EXERCISE BRIEF: Copy the text from every entry below word for word, leaving the pictures out of your answer.

EXERCISE MATERIALS:
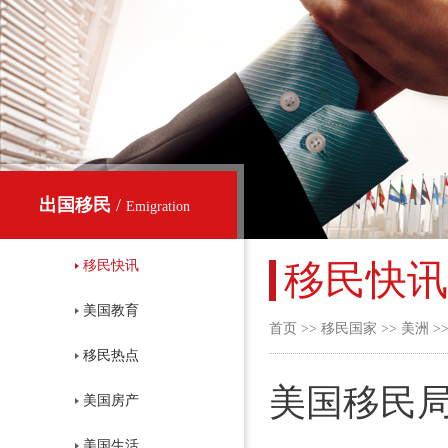
出国移民
/
Emigration
移民快讯
移民快讯
美国教育
首页
>>
移民国家
>>
美洲
>
移民热点
美国移民局
美国房产
美国生活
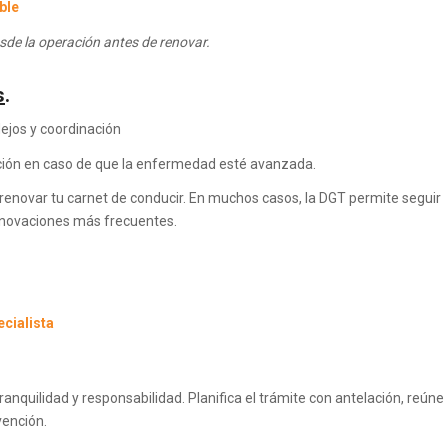
ble
esde la operación antes de renovar.
s
.
lejos y coordinación
ción en caso de que la enfermedad esté avanzada.
enovar tu carnet de conducir. En muchos casos, la DGT permite seguir
enovaciones más frecuentes.
cialista
anquilidad y responsabilidad. Planifica el trámite con antelación, reúne
ención.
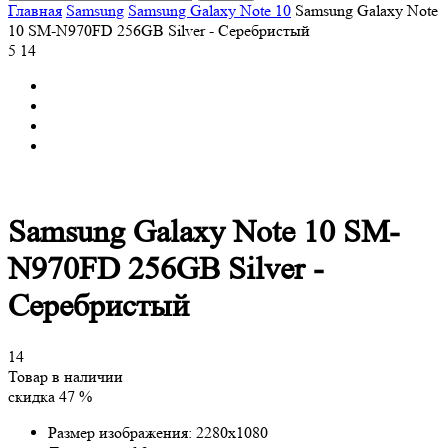
Главная
Samsung
Samsung Galaxy Note 10
Samsung Galaxy Note
10 SM-N970FD 256GB Silver - Серебристый
5
14
Samsung Galaxy Note 10 SM-
N970FD 256GB Silver -
Серебристый
14
Товар в наличии
скидка 47 %
Размер изображения:
2280x1080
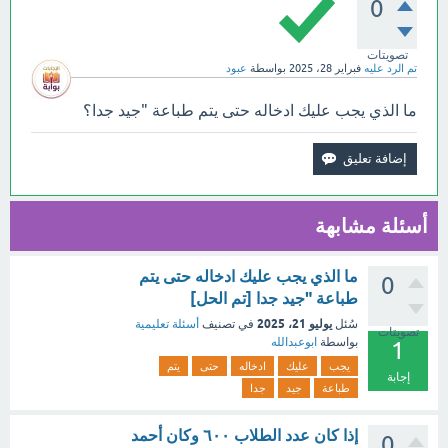
0
تصويتات
تم الرد عليه
فبراير 28، 2025
بواسطة
عبود
ما الذي يجب عليك ادخاله حتى يتم طباعة "جيد جدا؟
أسئلة مشابهة
ما الذي يجب عليك ادخاله حتى يتم
0
طباعة "جيد جدا [تم الحل]
يوليو 21، 2025
سُئل
في تصنيف
أسئلة تعليمية
تصويتات
بواسطة
ابوعبدالله
1
يجب
عليك
ادخاله
حتى
يتم
إجابة
طباعة
جيد
جدا
إذا كان عدد الطلاب ٦٠٠ وكان أحمد
0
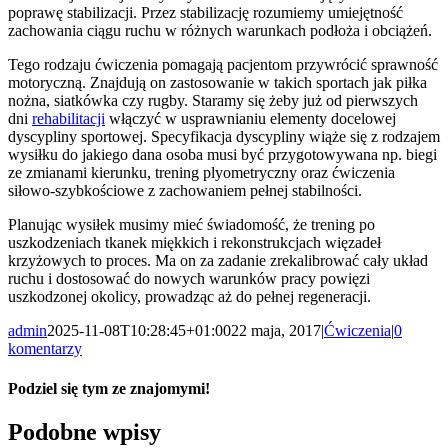
poprawę stabilizacji. Przez stabilizację rozumiemy umiejętność
zachowania ciągu ruchu w różnych warunkach podłoża i obciążeń.
Tego rodzaju ćwiczenia pomagają pacjentom przywrócić sprawność
motoryczną. Znajdują on zastosowanie w takich sportach jak piłka
nożna, siatkówka czy rugby. Staramy się żeby już od pierwszych
dni
rehabilitacji
włączyć w usprawnianiu elementy docelowej
dyscypliny sportowej. Specyfikacja dyscypliny wiąże się z rodzajem
wysiłku do jakiego dana osoba musi być przygotowywana np. biegi
ze zmianami kierunku, trening plyometryczny oraz ćwiczenia
siłowo-szybkościowe z zachowaniem pełnej stabilności.
Planując wysiłek musimy mieć świadomość, że trening po
uszkodzeniach tkanek miękkich i rekonstrukcjach więzadeł
krzyżowych to proces. Ma on za zadanie zrekalibrować cały układ
ruchu i dostosować do nowych warunków pracy powięzi
uszkodzonej okolicy, prowadząc aż do pełnej regeneracji.
admin
2025-11-08T10:28:45+01:00
22 maja, 2017
|
Ćwiczenia
|
0
komentarzy
Podziel się tym ze znajomymi!
Facebook
X
Reddit
LinkedIn
WhatsApp
Tumblr
Pinterest
Vk
Email
Podobne wpisy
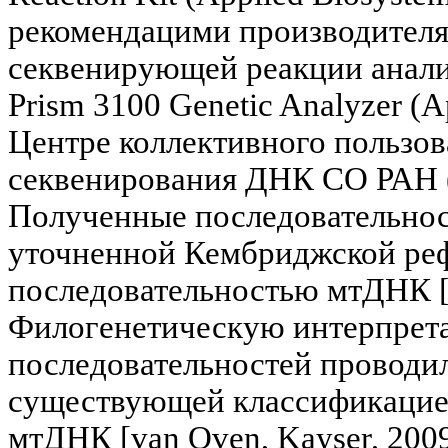
рекомендацими производителя
секвенирующей реакции анали
Prism 3100 Genetic Analyzer (
Центре коллективного пользов
секвенирования ДНК СО РАН 
Полученные последовательнос
уточненной Кембриджской ре
последовательностью мтДНК [An
Филогенетическую интерпрет
последовательностей проводил
существующей классификацие
мтДНК [van Oven, Kayser, 200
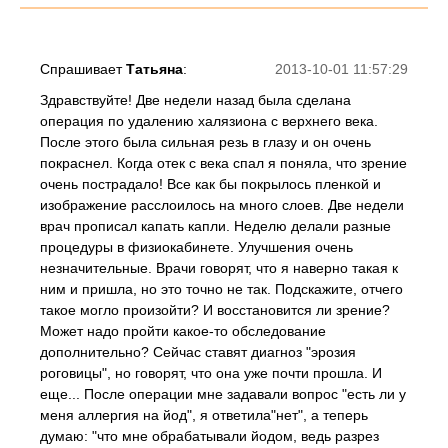
Спрашивает
Татьяна
:
2013-10-01 11:57:29
Здравствуйте! Две недели назад была сделана
операция по удалению халязиона с верхнего века.
После этого была сильная резь в глазу и он очень
покраснел. Когда отек с века спал я поняла, что зрение
очень пострадало! Все как бы покрылось пленкой и
изображение расслоилось на много слоев. Две недели
врач прописал капать капли. Неделю делали разные
процедуры в физиокабинете. Улучшения очень
незначительные. Врачи говорят, что я наверно такая к
ним и пришла, но это точно не так. Подскажите, отчего
такое могло произойти? И восстановится ли зрение?
Может надо пройти какое-то обследование
дополнительно? Сейчас ставят диагноз "эрозия
роговицы", но говорят, что она уже почти прошла. И
еще... После операции мне задавали вопрос "есть ли у
меня аллергия на йод", я ответила"нет", а теперь
думаю: "что мне обрабатывали йодом, ведь разрез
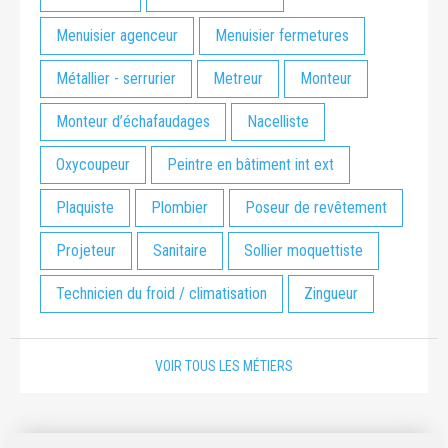
Menuisier agenceur
Menuisier fermetures
Métallier - serrurier
Metreur
Monteur
Monteur d’échafaudages
Nacelliste
Oxycoupeur
Peintre en bâtiment int ext
Plaquiste
Plombier
Poseur de revêtement
Projeteur
Sanitaire
Sollier moquettiste
Technicien du froid / climatisation
Zingueur
VOIR TOUS LES MÉTIERS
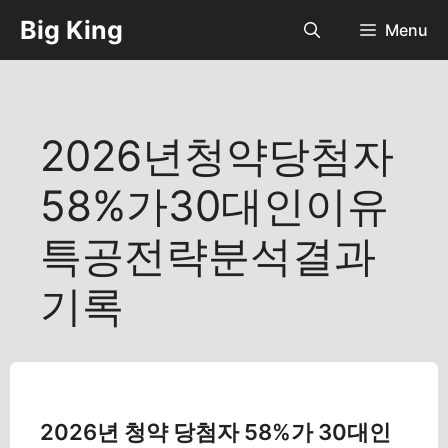
컨
Big King
Menu
텐
츠
로
건
너
2026년청약당첨자
뛰
기
58%가30대인이유
특공전략분석결과
기록
2026년 청약 당첨자 58%가 30대인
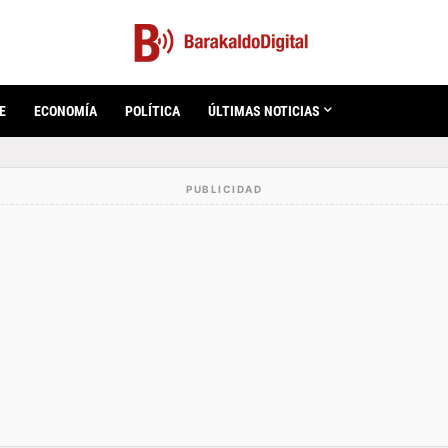
E
ECONOMÍA
POLÍTICA
ÚLTIMAS NOTICIAS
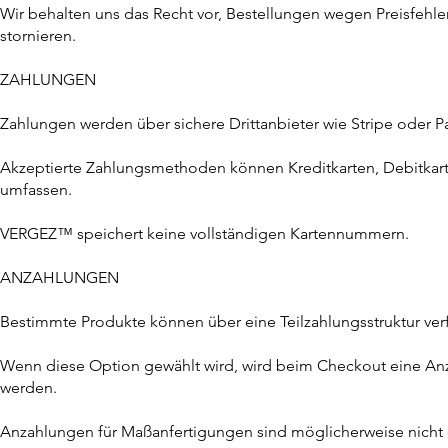
Wir behalten uns das Recht vor, Bestellungen wegen Preisfehl
stornieren.
ZAHLUNGEN
Zahlungen werden über sichere Drittanbieter wie Stripe oder P
Akzeptierte Zahlungsmethoden können Kreditkarten, Debitk
umfassen.
VERGEZ™ speichert keine vollständigen Kartennummern.
ANZAHLUNGEN
Bestimmte Produkte können über eine Teilzahlungsstruktur ver
Wenn diese Option gewählt wird, wird beim Checkout eine An
werden.
Anzahlungen für Maßanfertigungen sind möglicherweise nicht e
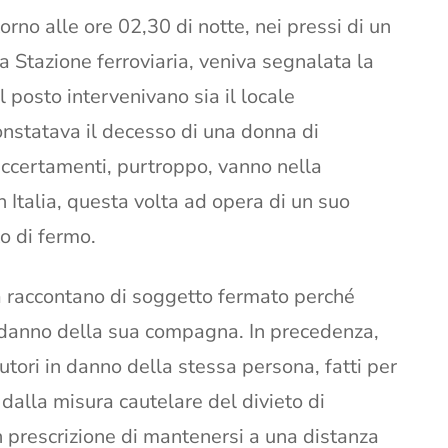
orno alle ore 02,30 di notte, nei pressi di un
la Stazione ferroviaria, veniva segnalata la
l posto intervenivano sia il locale
onstatava il decesso di una donna di
 accertamenti, purtroppo, vanno nella
 Italia, questa volta ad opera di un suo
o di fermo.
a raccontano di soggetto fermato perché
n danno della sua compagna. In precedenza,
cutori in danno della stessa persona, fatti per
alla misura cautelare del divieto di
 prescrizione di mantenersi a una distanza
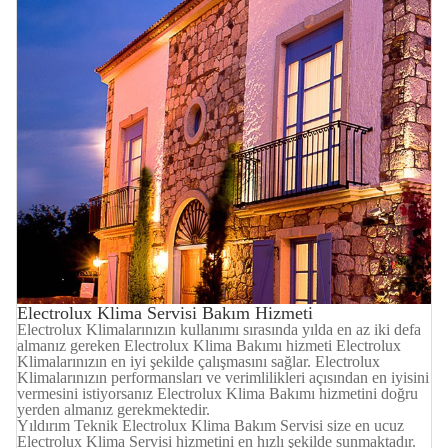
Electrolux Klima Servisi Bakım Hizmeti
Electrolux Klimalarınızın kullanımı sırasında yılda en az iki defa
almanız gereken Electrolux Klima Bakımı hizmeti Electrolux
Klimalarınızın en iyi şekilde çalışmasını sağlar. Electrolux
Klimalarınızın performansları ve verimlilikleri açısından en iyisini
vermesini istiyorsanız Electrolux Klima Bakımı hizmetini doğru
yerden almanız gerekmektedir.
Yıldırım Teknik Electrolux Klima Bakım Servisi size en ucuz
Electrolux Klima Servisi hizmetini en hızlı şekilde sunmaktadır.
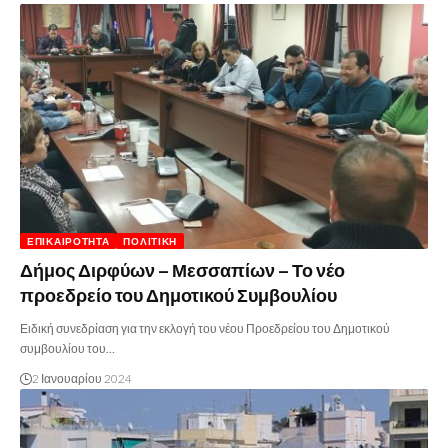
ΕΠΙΚΑΙΡΌΤΗΤΑ
ΠΟΛΙΤΙΚΉ
Δήμος Διρφύων – Μεσσαπίων – Το νέο
προεδρείο του Δημοτικού Συμβουλίου
Ειδική συνεδρίαση για την εκλογή του νέου Προεδρείου του Δημοτικού
συμβουλίου του…
2 Ιανουαρίου 2024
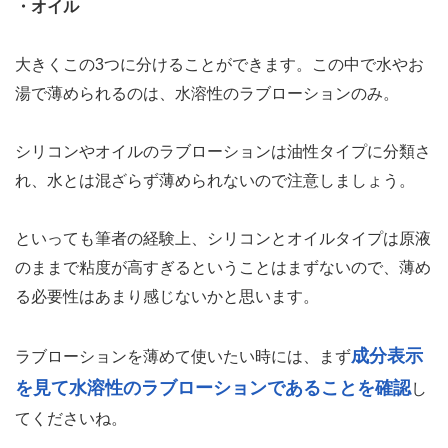
・オイル
大きくこの3つに分けることができます。この中で水やお
湯で薄められるのは、水溶性のラブローションのみ。
シリコンやオイルのラブローションは油性タイプに分類さ
れ、水とは混ざらず薄められないので注意しましょう。
といっても筆者の経験上、シリコンとオイルタイプは原液
のままで粘度が高すぎるということはまずないので、薄め
る必要性はあまり感じないかと思います。
成分表示
ラブローションを薄めて使いたい時には、まず
を見て水溶性のラブローションであることを確認
し
てくださいね。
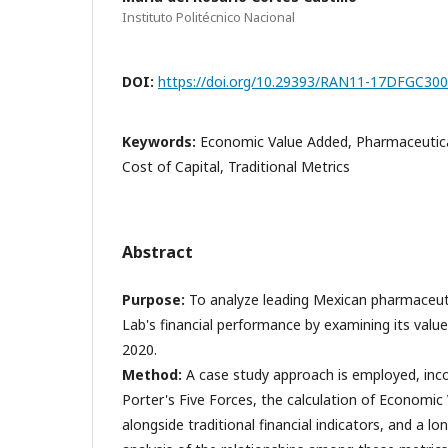
Instituto Politécnico Nacional
DOI:
https://doi.org/10.29393/RAN11-17DFGC30
Keywords:
Economic Value Added, Pharmaceutica
Cost of Capital, Traditional Metrics
Abstract
Purpose:
To analyze leading Mexican pharmace
Lab's financial performance by examining its valu
2020.
Method:
A case study approach is employed, inco
Porter's Five Forces, the calculation of Economic
alongside traditional financial indicators, and a lo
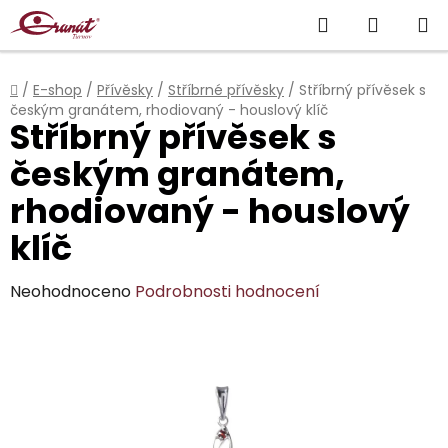
Přejít
Hledat
NÁKUP
na
obsah
KOŠÍK
Domů
/
E-shop
/
Přívěsky
/
Stříbrné přívěsky
/
Stříbrný přívěsek s
českým granátem, rhodiovaný - houslový klíč
Stříbrný přívěsek s
českým granátem,
rhodiovaný - houslový
klíč
Průměrné
Neohodnoceno
Podrobnosti hodnocení
hodnocení
produktu
je
0,0
z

PROBLEM SOLUTION:
出国移民
/
Emigration
移民快讯
移民快讯
美国教育
首页
>>
移民国家
>>
美洲
>
移民热点
美国移民局
美国房产
美国生活
ble
esde la operación antes de renovar.
s
.
lejos y coordinación
ción en caso de que la enfermedad esté avanzada.
enovar tu carnet de conducir. En muchos casos, la DGT permite seguir
enovaciones más frecuentes.
cialista
anquilidad y responsabilidad. Planifica el trámite con antelación, reúne
ención.
Главная
Samsung
Samsung Galaxy Note 10
Samsung Galaxy Note
10 SM-N970FD 256GB Silver - Серебристый
5
14
Samsung Galaxy Note 10 SM-
N970FD 256GB Silver -
Серебристый
14
Товар в наличии
скидка 47 %
Размер изображения:
2280x1080
0
تصويتات
تم الرد عليه
فبراير 28، 2025
بواسطة
عبود
ما الذي يجب عليك ادخاله حتى يتم طباعة "جيد جدا؟
أسئلة مشابهة
ما الذي يجب عليك ادخاله حتى يتم
0
طباعة "جيد جدا [تم الحل]
يوليو 21، 2025
سُئل
في تصنيف
أسئلة تعليمية
تصويتات
بواسطة
ابوعبدالله
1
يجب
عليك
ادخاله
حتى
يتم
إجابة
طباعة
جيد
جدا
إذا كان عدد الطلاب ٦٠٠ وكان أحمد
0
poprawę stabilizacji. Przez stabilizację rozumiemy umiejętność
zachowania ciągu ruchu w różnych warunkach podłoża i obciążeń.
Tego rodzaju ćwiczenia pomagają pacjentom przywrócić sprawność
motoryczną. Znajdują on zastosowanie w takich sportach jak piłka
nożna, siatkówka czy rugby. Staramy się żeby już od pierwszych
dni
rehabilitacji
włączyć w usprawnianiu elementy docelowej
dyscypliny sportowej. Specyfikacja dyscypliny wiąże się z rodzajem
wysiłku do jakiego dana osoba musi być przygotowywana np. biegi
ze zmianami kierunku, trening plyometryczny oraz ćwiczenia
siłowo-szybkościowe z zachowaniem pełnej stabilności.
Planując wysiłek musimy mieć świadomość, że trening po
uszkodzeniach tkanek miękkich i rekonstrukcjach więzadeł
krzyżowych to proces. Ma on za zadanie zrekalibrować cały układ
ruchu i dostosować do nowych warunków pracy powięzi
uszkodzonej okolicy, prowadząc aż do pełnej regeneracji.
admin
2025-11-08T10:28:45+01:00
22 maja, 2017
|
Ćwiczenia
|
0
komentarzy
Podziel się tym ze znajomymi!
Facebook
X
Reddit
LinkedIn
WhatsApp
Tumblr
Pinterest
Vk
Email
Podobne wpisy
рекомендацими производителя
секвенирующей реакции анали
Prism 3100 Genetic Analyzer (
Центре коллективного пользов
секвенирования ДНК СО РАН 
Полученные последовательнос
уточненной Кембриджской ре
последовательностью мтДНК [An
Филогенетическую интерпрет
последовательностей проводил
существующей классификацие
мтДНК [van Oven, Kayser, 200
Спрашивает
Татьяна
:
2013-10-01 11:57:29
Здравствуйте! Две недели назад была сделана
операция по удалению халязиона с верхнего века.
После этого была сильная резь в глазу и он очень
покраснел. Когда отек с века спал я поняла, что зрение
очень пострадало! Все как бы покрылось пленкой и
изображение расслоилось на много слоев. Две недели
врач прописал капать капли. Неделю делали разные
процедуры в физиокабинете. Улучшения очень
незначительные. Врачи говорят, что я наверно такая к
ним и пришла, но это точно не так. Подскажите, отчего
такое могло произойти? И восстановится ли зрение?
Может надо пройти какое-то обследование
дополнительно? Сейчас ставят диагноз "эрозия
роговицы", но говорят, что она уже почти прошла. И
еще... После операции мне задавали вопрос "есть ли у
меня аллергия на йод", я ответила"нет", а теперь
думаю: "что мне обрабатывали йодом, ведь разрез
Menuisier agenceur
Menuisier fermetures
Métallier - serrurier
Metreur
Monteur
Monteur d’échafaudages
Nacelliste
Oxycoupeur
Peintre en bâtiment int ext
Plaquiste
Plombier
Poseur de revêtement
Projeteur
Sanitaire
Sollier moquettiste
Technicien du froid / climatisation
Zingueur
VOIR TOUS LES MÉTIERS
컨
Big King
Menu
텐
츠
로
건
너
2026년청약당첨자
뛰
기
58%가30대인이유
특공전략분석결과
기록
2026년 청약 당첨자 58%가 30대인
E
ECONOMÍA
POLÍTICA
ÚLTIMAS NOTICIAS
Wir behalten uns das Recht vor, Bestellungen wegen Preisfehl
stornieren.
ZAHLUNGEN
Zahlungen werden über sichere Drittanbieter wie Stripe oder P
Akzeptierte Zahlungsmethoden können Kreditkarten, Debitk
umfassen.
VERGEZ™ speichert keine vollständigen Kartennummern.
ANZAHLUNGEN
Bestimmte Produkte können über eine Teilzahlungsstruktur ver
Wenn diese Option gewählt wird, wird beim Checkout eine An
werden.
Anzahlungen für Maßanfertigungen sind möglicherweise nicht e
orno alle ore 02,30 di notte, nei pressi di un
la Stazione ferroviaria, veniva segnalata la
l posto intervenivano sia il locale
onstatava il decesso di una donna di
 accertamenti, purtroppo, vanno nella
 Italia, questa volta ad opera di un suo
o di fermo.
a raccontano di soggetto fermato perché
n danno della sua compagna. In precedenza,
cutori in danno della stessa persona, fatti per
alla misura cautelare del divieto di
 prescrizione di mantenersi a una distanza
Electrolux Klima Servisi Bakım Hizmeti
Electrolux Klimalarınızın kullanımı sırasında yılda en az iki defa
almanız gereken Electrolux Klima Bakımı hizmeti Electrolux
Klimalarınızın en iyi şekilde çalışmasını sağlar. Electrolux
Klimalarınızın performansları ve verimlilikleri açısından en iyisini
vermesini istiyorsanız Electrolux Klima Bakımı hizmetini doğru
yerden almanız gerekmektedir.
Yıldırım Teknik Electrolux Klima Bakım Servisi size en ucuz
Electrolux Klima Servisi hizmetini en hızlı şekilde sunmaktadır.
ΕΠΙΚΑΙΡΌΤΗΤΑ
ΠΟΛΙΤΙΚΉ
Δήμος Διρφύων – Μεσσαπίων – Το νέο
προεδρείο του Δημοτικού Συμβουλίου
Ειδική συνεδρίαση για την εκλογή του νέου Προεδρείου του Δημοτικού
συμβουλίου του…
2 Ιανουαρίου 2024
・オイル
大きくこの3つに分けることができます。この中で水やお
湯で薄められるのは、水溶性のラブローションのみ。
シリコンやオイルのラブローションは油性タイプに分類さ
れ、水とは混ざらず薄められないので注意しましょう。
といっても筆者の経験上、シリコンとオイルタイプは原液
のままで粘度が高すぎるということはまずないので、薄め
る必要性はあまり感じないかと思います。
成分表示
ラブローションを薄めて使いたい時には、まず
を見て水溶性のラブローションであることを確認
し
てくださいね。
Instituto Politécnico Nacional
DOI:
https://doi.org/10.29393/RAN11-17DFGC30
Keywords:
Economic Value Added, Pharmaceutica
Cost of Capital, Traditional Metrics
Abstract
Purpose:
To analyze leading Mexican pharmace
Lab's financial performance by examining its valu
2020.
Method:
A case study approach is employed, inco
Porter's Five Forces, the calculation of Economic
alongside traditional financial indicators, and a lo
Přejít
Hledat
NÁKUP
na
obsah
KOŠÍK
Domů
/
E-shop
/
Přívěsky
/
Stříbrné přívěsky
/
Stříbrný přívěsek s
českým granátem, rhodiovaný - houslový klíč
Stříbrný přívěsek s
českým granátem,
rhodiovaný - houslový
klíč
Průměrné
Neohodnoceno
Podrobnosti hodnocení
hodnocení
produktu
je
0,0
z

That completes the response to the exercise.